I am thinking I need to post a want add. It would go something like this – Needed. Recipe taste testers willing to help us eat all the things I want to make. I have SO MANY fall-themed recipes on my list to try, and truthfully, I haven’t really started on any of them. I am absolutely paralyzed by the list itself, and the ability for the two of us to have a managable amount of food. Anyone have some teenage boys they want to lend me for a couple weeks?? 🙂
This cheesecake is the only dessert we’ve tackled so far, and I can’t take any credit for it because the hubby made it. He had a coworker that was leaving for a new job, so this was her parting gift. Not too bad of a gig if I do say so myself.
The recipe for this cheesecake comes from Food Network Magazine, and it really is one heck of a cheesecake. The hubby took this to work with some whipped cream, and not much of it made it back home. Our changes to the recipe were pretty minor – Greek yogurt rather than sour cream and cinnamon graham crackers for the crust. Crushed gingersnaps would make a great crust here too.

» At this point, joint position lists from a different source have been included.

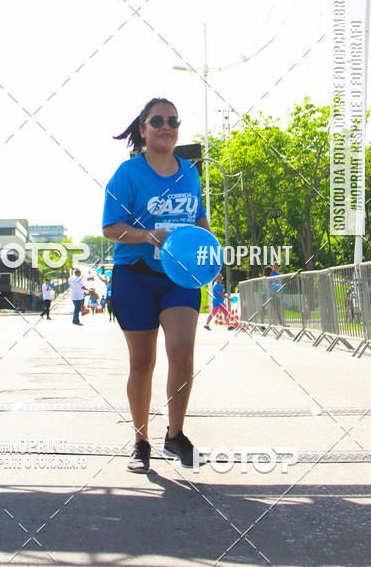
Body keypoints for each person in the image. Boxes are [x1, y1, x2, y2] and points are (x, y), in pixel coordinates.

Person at [103, 97, 214, 473]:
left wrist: (207, 246)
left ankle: (175, 435)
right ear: (143, 129)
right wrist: (151, 235)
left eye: (173, 120)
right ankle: (140, 440)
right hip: (135, 275)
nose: (166, 126)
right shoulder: (128, 173)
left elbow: (199, 218)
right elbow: (111, 228)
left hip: (180, 278)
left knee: (182, 353)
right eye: (157, 121)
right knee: (143, 362)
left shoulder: (190, 173)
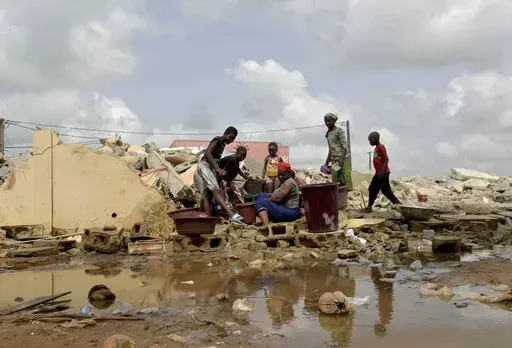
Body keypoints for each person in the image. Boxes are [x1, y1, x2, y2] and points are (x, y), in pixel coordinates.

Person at [194, 126, 244, 223]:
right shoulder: (217, 139)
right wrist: (217, 168)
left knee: (207, 194)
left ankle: (207, 219)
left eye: (233, 139)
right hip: (205, 166)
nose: (231, 141)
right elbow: (208, 153)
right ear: (225, 133)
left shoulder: (223, 144)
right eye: (230, 137)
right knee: (216, 190)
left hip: (210, 168)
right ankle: (231, 214)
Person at [365, 131, 402, 213]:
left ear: (375, 139)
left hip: (383, 173)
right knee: (372, 188)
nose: (369, 142)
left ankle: (399, 205)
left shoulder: (381, 147)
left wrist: (382, 171)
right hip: (378, 173)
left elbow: (386, 159)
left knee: (386, 190)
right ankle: (369, 206)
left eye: (370, 140)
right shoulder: (376, 148)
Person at [324, 113, 353, 191]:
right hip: (334, 160)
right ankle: (340, 196)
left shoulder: (339, 131)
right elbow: (330, 149)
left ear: (334, 121)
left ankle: (350, 195)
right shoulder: (328, 134)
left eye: (329, 121)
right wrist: (327, 161)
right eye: (326, 121)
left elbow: (345, 146)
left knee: (346, 177)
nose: (327, 123)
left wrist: (341, 158)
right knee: (336, 180)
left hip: (344, 158)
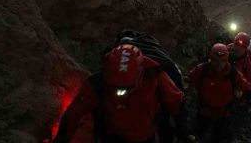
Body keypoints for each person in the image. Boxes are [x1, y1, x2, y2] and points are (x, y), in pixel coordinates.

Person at [53, 44, 194, 143]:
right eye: (115, 87)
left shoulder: (154, 76)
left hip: (144, 137)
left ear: (140, 74)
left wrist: (186, 131)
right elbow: (74, 114)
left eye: (126, 88)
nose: (120, 93)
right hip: (113, 135)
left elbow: (175, 102)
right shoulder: (99, 82)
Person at [189, 43, 251, 143]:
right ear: (211, 59)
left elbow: (246, 87)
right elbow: (189, 79)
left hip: (224, 114)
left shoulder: (233, 73)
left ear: (227, 60)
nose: (219, 64)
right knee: (197, 136)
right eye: (215, 61)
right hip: (204, 111)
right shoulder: (202, 69)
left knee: (219, 138)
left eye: (222, 61)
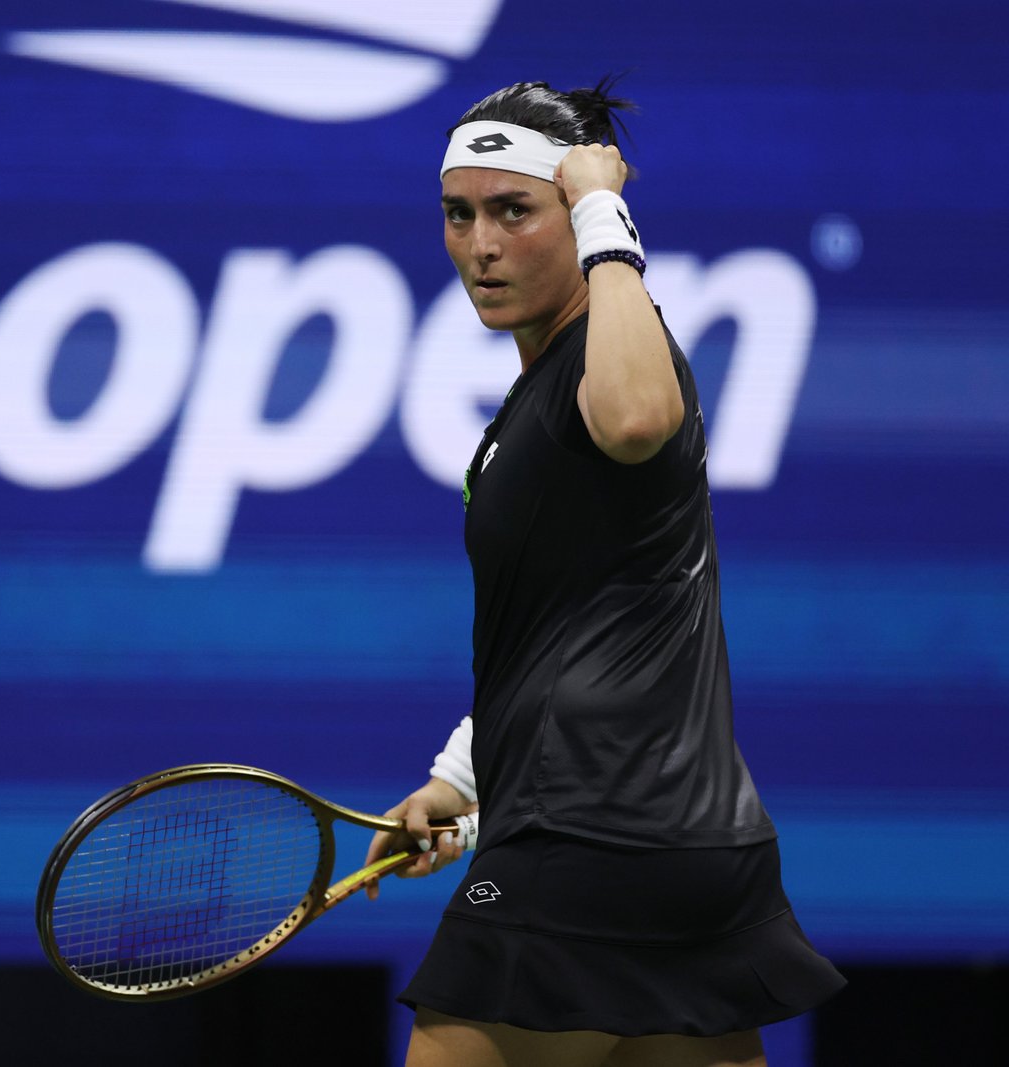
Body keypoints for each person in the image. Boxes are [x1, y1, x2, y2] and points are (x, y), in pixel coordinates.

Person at [362, 79, 845, 1067]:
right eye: (459, 214)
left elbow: (631, 419)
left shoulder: (618, 353)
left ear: (579, 215)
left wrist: (602, 217)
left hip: (586, 845)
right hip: (689, 847)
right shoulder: (540, 390)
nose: (481, 245)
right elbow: (560, 620)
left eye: (514, 211)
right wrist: (462, 778)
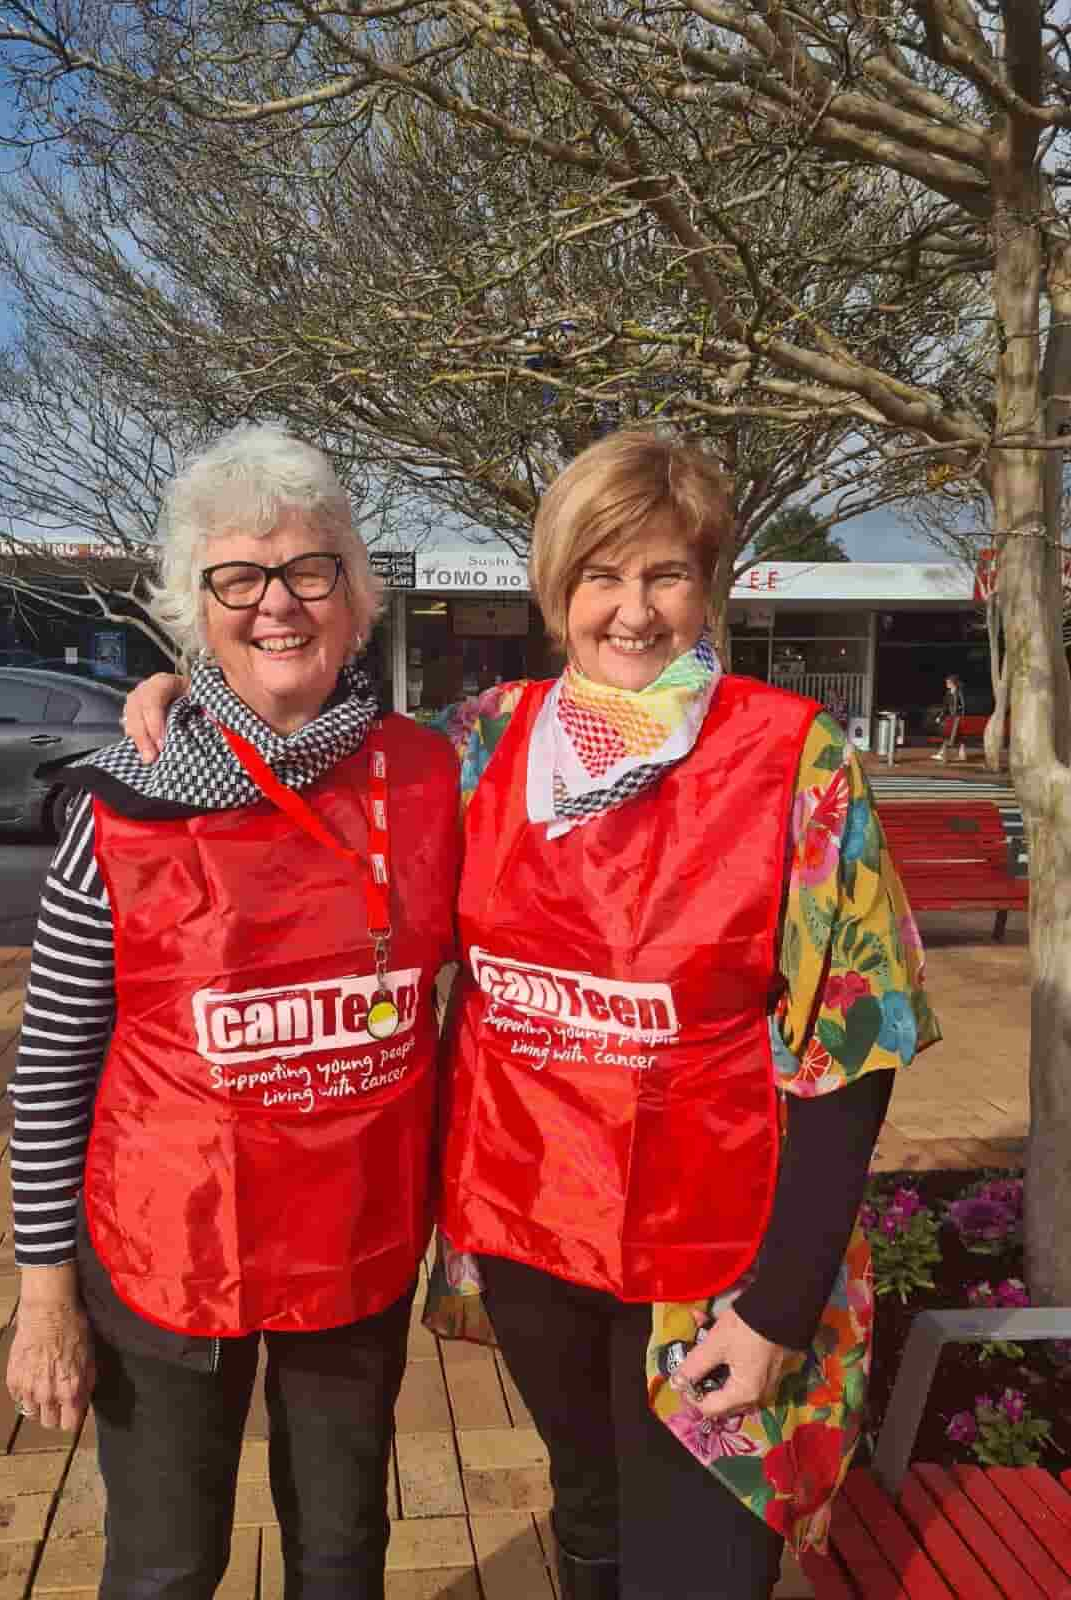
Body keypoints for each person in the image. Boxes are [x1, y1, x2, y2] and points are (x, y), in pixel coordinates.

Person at [125, 430, 940, 1600]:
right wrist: (187, 696)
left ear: (706, 583)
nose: (632, 610)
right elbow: (306, 754)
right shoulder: (479, 744)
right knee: (593, 1517)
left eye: (664, 574)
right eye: (600, 576)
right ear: (557, 591)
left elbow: (853, 1050)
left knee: (698, 1562)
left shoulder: (793, 758)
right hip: (531, 1237)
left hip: (712, 1256)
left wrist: (778, 1303)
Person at [7, 424, 461, 1600]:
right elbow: (52, 1066)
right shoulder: (119, 803)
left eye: (311, 571)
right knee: (163, 1567)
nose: (279, 605)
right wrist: (43, 1295)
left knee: (343, 1557)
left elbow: (609, 711)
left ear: (356, 598)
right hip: (166, 1251)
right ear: (192, 608)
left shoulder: (438, 775)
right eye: (239, 579)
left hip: (355, 1244)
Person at [933, 673, 966, 761]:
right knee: (956, 736)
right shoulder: (948, 693)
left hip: (957, 718)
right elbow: (945, 707)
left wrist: (961, 716)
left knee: (948, 735)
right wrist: (940, 716)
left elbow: (963, 705)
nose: (946, 684)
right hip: (952, 718)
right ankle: (962, 755)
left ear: (953, 683)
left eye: (948, 682)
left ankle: (942, 753)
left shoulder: (959, 692)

Speaking of cheesecakes, does anyone have a better method for a water bath? Whenever I try to wrap the pan and bake it in water, I always end up with a leak, so my new method is just to place a pan full of water in the oven on a rack below the cheesecake. What I don’t know is if my new method actually makes a difference…Crack or no crack, cheesecake is still great in my book. Enjoy!
Almost-Famous Pupmkin Cheesecake
Slightly adapted from Food Network Magazine
12 Tbsp. unsalted butter, melted
2-1/2 cups cinnamon graham crackers, crushed
2-3/4 cups sugar, divided
2 lbs. (four 8-oz pkg) cream cheese, at room temperature
1/4 cup non-fat Greek yogurt
1 (15 oz) can pumpkin puree
6 large eggs, at room temperature, lightly beaten
1 Tbsp. vanilla extract
2-1/2 tsp. cinnamon
1 tsp. ground ginger
1/4 tsp. ground cloves
whipped cream for serving
Preheat the oven to 325 degrees F. Grease a 10-inch springform pan.
Combine the graham cracker crumbs, butter, 1/4 cup sugar, and a pinch of salt. Press the crumb mixture onto the bottom and up the sides of the springform pan. Bake, 15-20 minutes or until the crust just starts to brown. Cool completely. If desired, wrap the outside of the pan in foil for a water bath.
In a stand mixer, beat the cream cheese until smooth. Add the remaining 2-1/2 cups sugar, and beat just until the mixture lightens. Beat in the sour cream. Add the pumpkin, eggs, vanilla, 1 teaspoon salt, cinnamon, ginger, and cloves. Mix until just combined. Pour into the prepared crust.
Fill a large, rimmed pan (roasting pan) with warm water. If you wrapped the cheesecake, place the pan in the water and place them in the oven together. If you did not wrap the cheesecake crust, place the roasting pan (with water) in the oven on the rack below the cheesecake. Bake until the outsides of the cheesecake are set but the middle is still wobbly, about 1 hour and 45 minutes. Turn off the oven and open the door. Leave the cheesecake in the oven for at least 1 more hour, then place on a rack to cool completely. Cover and refrigerate for at least 8 hours before serving.